If a nurse suspects that a client is depressed, asking the client about any suicidal thoughts: a) will stimulate thoughts of suicide b) will stimulate clients to act on suicidal ideation c) is important and will not stimulate the thought of suicide d) is important, but not an early priority

is important and will not stimulate the thought of suicide Explanation: Many clinicians avoid the topic of self-harm or suicide because they worry that broaching it will implant the idea in the client's mind. There is little risk that talking about suicide with someone who is not already thinking about it will prompt him or her to do it. Consequently, the issue should be prioritized and directly addressed with clients who are or may be depressed.

An experienced nurse is training a novice nurse on how to perform mental health assessments.

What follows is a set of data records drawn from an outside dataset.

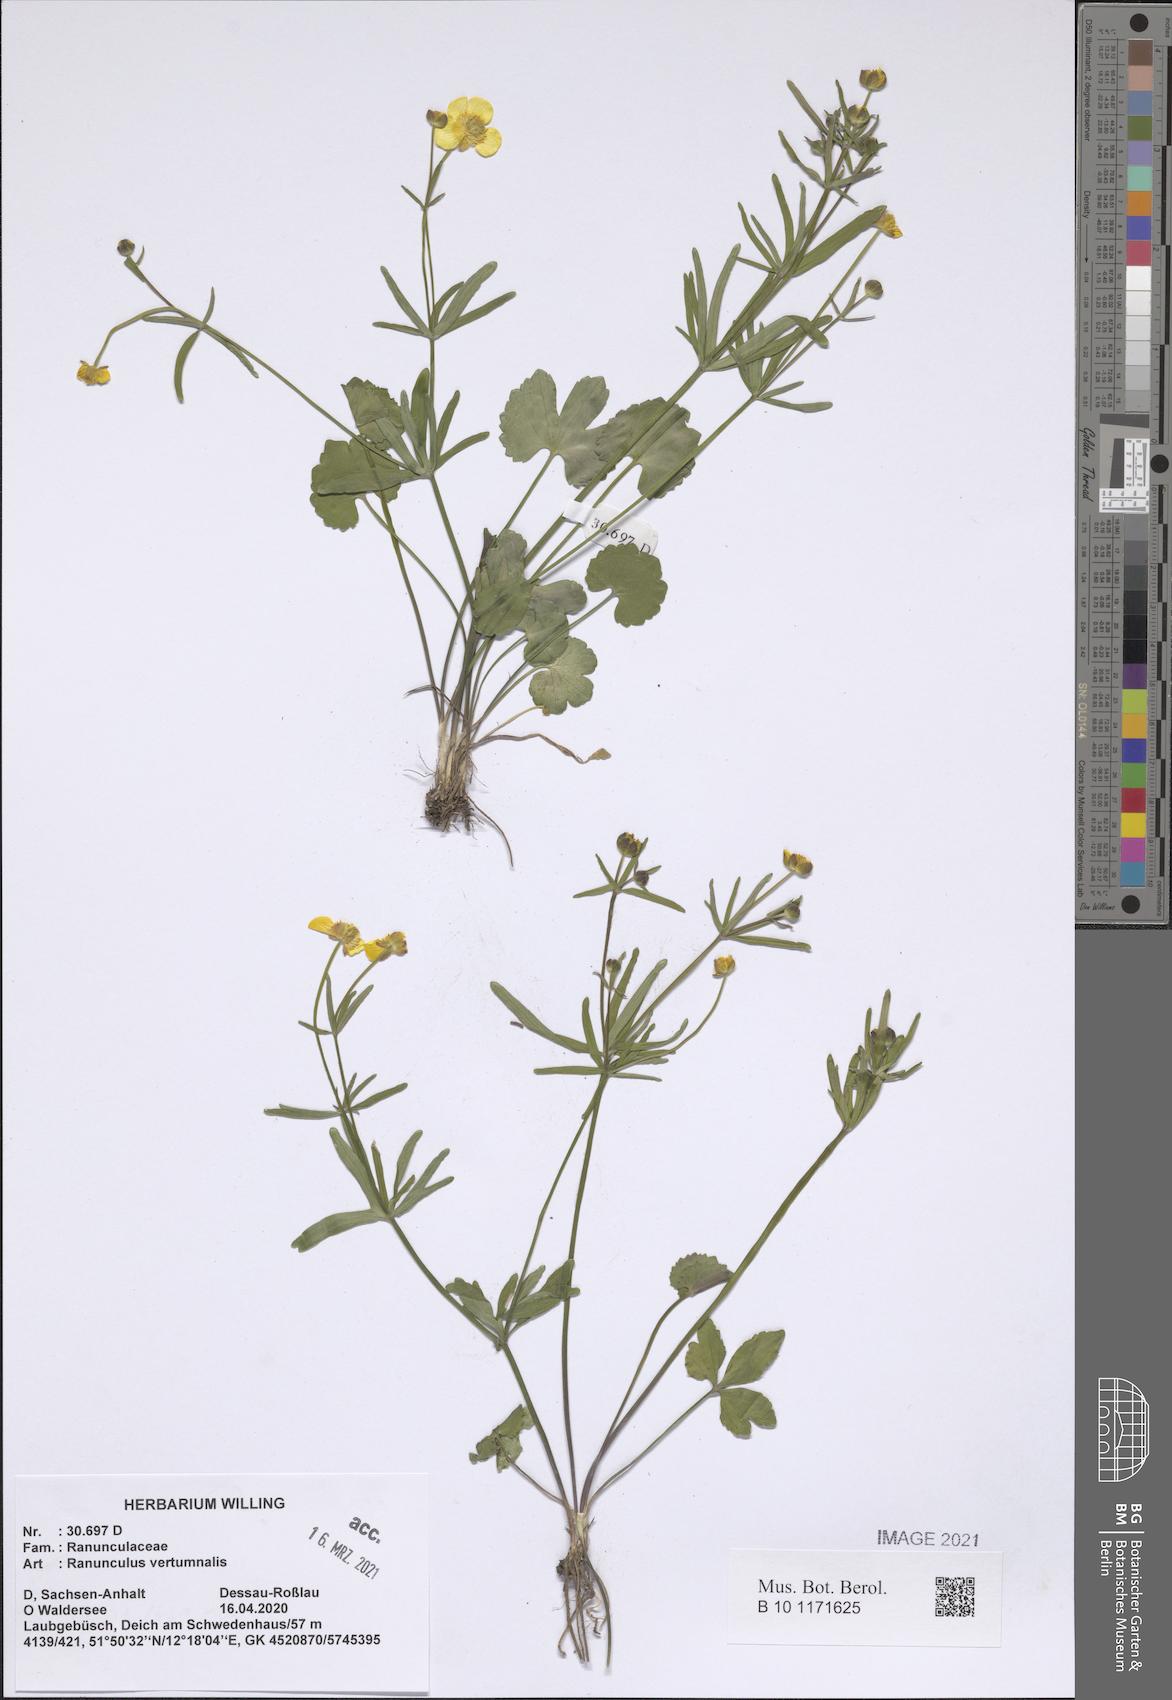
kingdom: Plantae
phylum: Tracheophyta
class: Magnoliopsida
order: Ranunculales
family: Ranunculaceae
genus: Ranunculus
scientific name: Ranunculus vertumnalis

The novice nurse asks the colleague exactly what "mental health" means. The experienced nurse responds by citing the 2010 definition of the World Health Organization (WHO), which states that mental health requires which of the following components? Select all that apply. a) An IQ that is 100 or greater b) Ability to cope with the normal stresses of life c) Ability to earn a high school diploma or equivalent d) Ability to work productively e) Ability to make a contribution to one's community f) A state of well-being

• Ability to cope with the normal stresses of life • Ability to work productively • Ability to make a contribution to one's community • A state of well-being Explanation: WHO defines mental health as "a state of well-being in which an individual realizes his or her own abilities, can cope with the normal stresses of life, can work productively and is able to make a contribution to his or her community." Neither an IQ of 100 or greater nor the ability to earn a high school diploma or equivalent is required for mental health.

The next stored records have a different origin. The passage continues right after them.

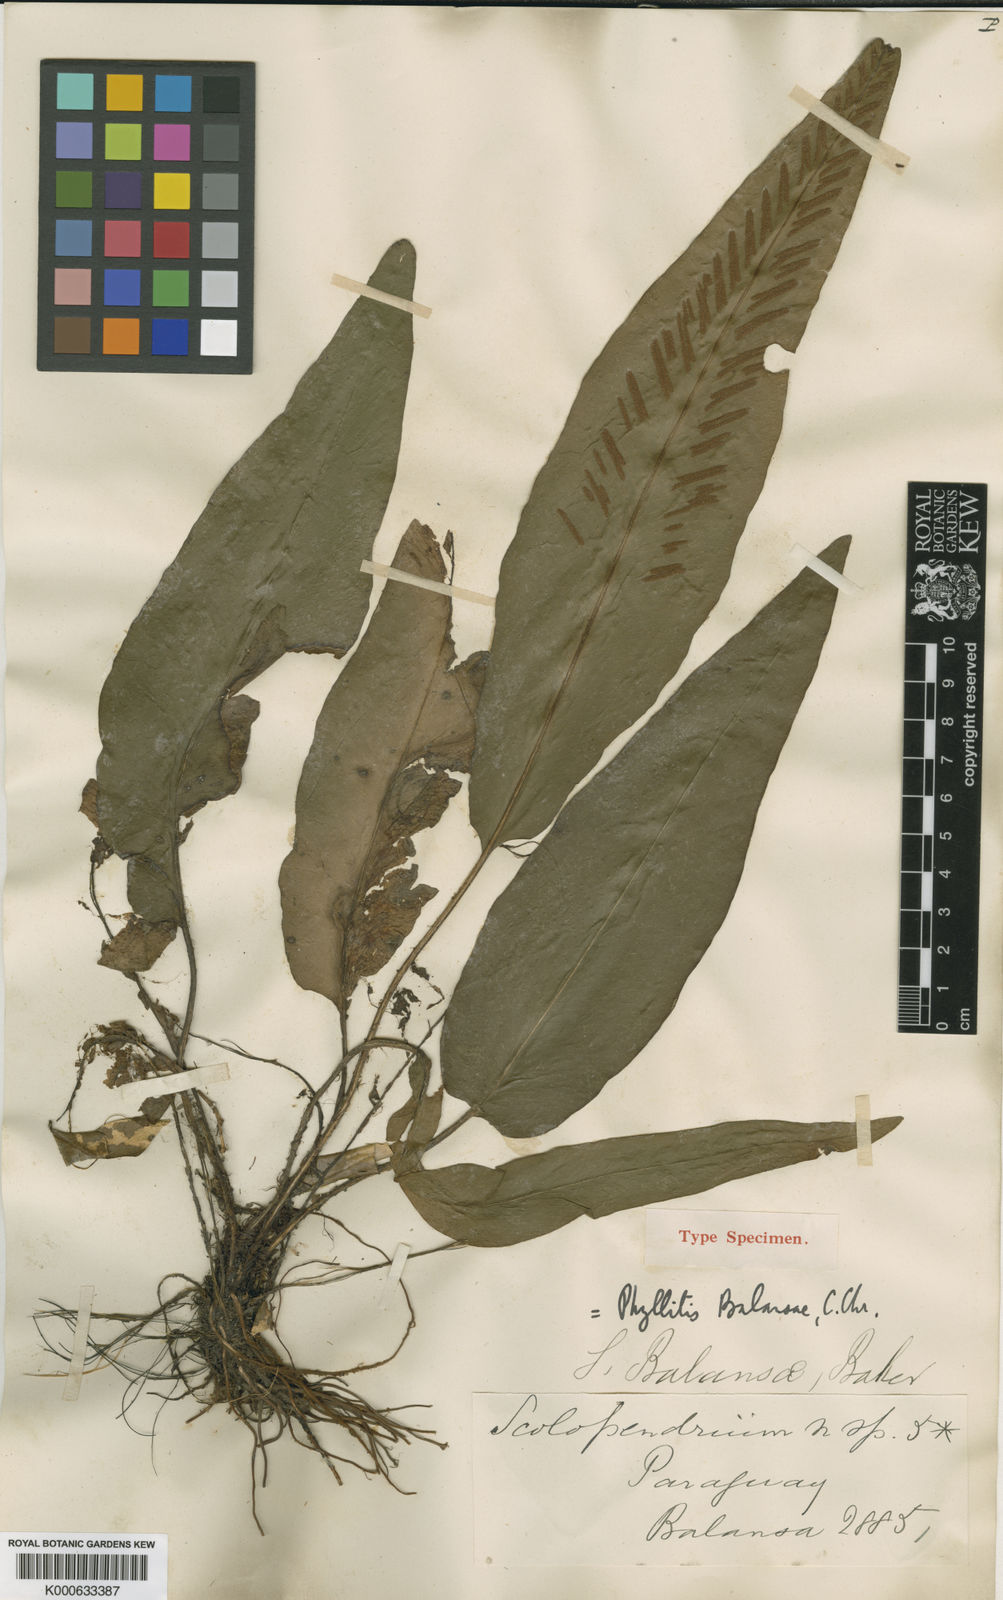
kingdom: Plantae
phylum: Tracheophyta
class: Polypodiopsida
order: Polypodiales
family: Aspleniaceae
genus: Asplenium
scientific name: Asplenium balansae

Which nursing assessment data cue is supportive of a diagnosis of impaired social interaction? (Select all that apply.) a) Loneliness b) Inaccurate interpretation of surroundings c) Argues with family d) Poor communication skills e) Avoid peers and others

• Argues with family • Poor communication skills • Avoid peers and others Explanation: Assessment data supporting a nursing diagnosis of impaired social interaction include poor communication skills, arguing with family and others, and avoiding peers and others. Inaccurate interpretation of surroundings is supportive of a nursing diagnosis of altered thought processes. Individuals at risk for suicide express loneliness.